[PROBLEM TO SOLVE]
Set down all of the data that follows word for word, without the images.

[MATERIAL TO PROCESS]
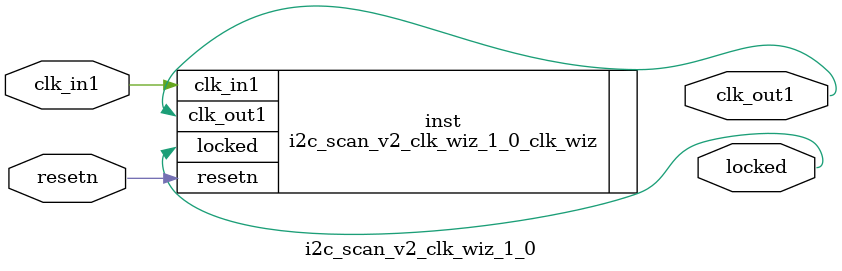
<source format=v>


`timescale 1ps/1ps

(* CORE_GENERATION_INFO = "i2c_scan_v2_clk_wiz_1_0,clk_wiz_v6_0_6_0_0,{component_name=i2c_scan_v2_clk_wiz_1_0,use_phase_alignment=true,use_min_o_jitter=false,use_max_i_jitter=false,use_dyn_phase_shift=false,use_inclk_switchover=false,use_dyn_reconfig=false,enable_axi=0,feedback_source=FDBK_AUTO,PRIMITIVE=MMCM,num_out_clk=1,clkin1_period=10.000,clkin2_period=10.000,use_power_down=false,use_reset=true,use_locked=true,use_inclk_stopped=false,feedback_type=SINGLE,CLOCK_MGR_TYPE=NA,manual_override=false}" *)

module i2c_scan_v2_clk_wiz_1_0 
 (
  // Clock out ports
  output        clk_out1,
  // Status and control signals
  input         resetn,
  output        locked,
 // Clock in ports
  input         clk_in1
 );

  i2c_scan_v2_clk_wiz_1_0_clk_wiz inst
  (
  // Clock out ports  
  .clk_out1(clk_out1),
  // Status and control signals               
  .resetn(resetn), 
  .locked(locked),
 // Clock in ports
  .clk_in1(clk_in1)
  );

endmodule

</source>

[EXERCISE OUTPUT]
<source format=v>


`timescale 1ps/1ps

(* CORE_GENERATION_INFO = "i2c_scan_v2_clk_wiz_1_0,clk_wiz_v6_0_6_0_0,{component_name=i2c_scan_v2_clk_wiz_1_0,use_phase_alignment=true,use_min_o_jitter=false,use_max_i_jitter=false,use_dyn_phase_shift=false,use_inclk_switchover=false,use_dyn_reconfig=false,enable_axi=0,feedback_source=FDBK_AUTO,PRIMITIVE=MMCM,num_out_clk=1,clkin1_period=10.000,clkin2_period=10.000,use_power_down=false,use_reset=true,use_locked=true,use_inclk_stopped=false,feedback_type=SINGLE,CLOCK_MGR_TYPE=NA,manual_override=false}" *)

module i2c_scan_v2_clk_wiz_1_0 
 (
  // Clock out ports
  output        clk_out1,
  // Status and control signals
  input         resetn,
  output        locked,
 // Clock in ports
  input         clk_in1
 );

  i2c_scan_v2_clk_wiz_1_0_clk_wiz inst
  (
  // Clock out ports  
  .clk_out1(clk_out1),
  // Status and control signals               
  .resetn(resetn), 
  .locked(locked),
 // Clock in ports
  .clk_in1(clk_in1)
  );

endmodule

</source>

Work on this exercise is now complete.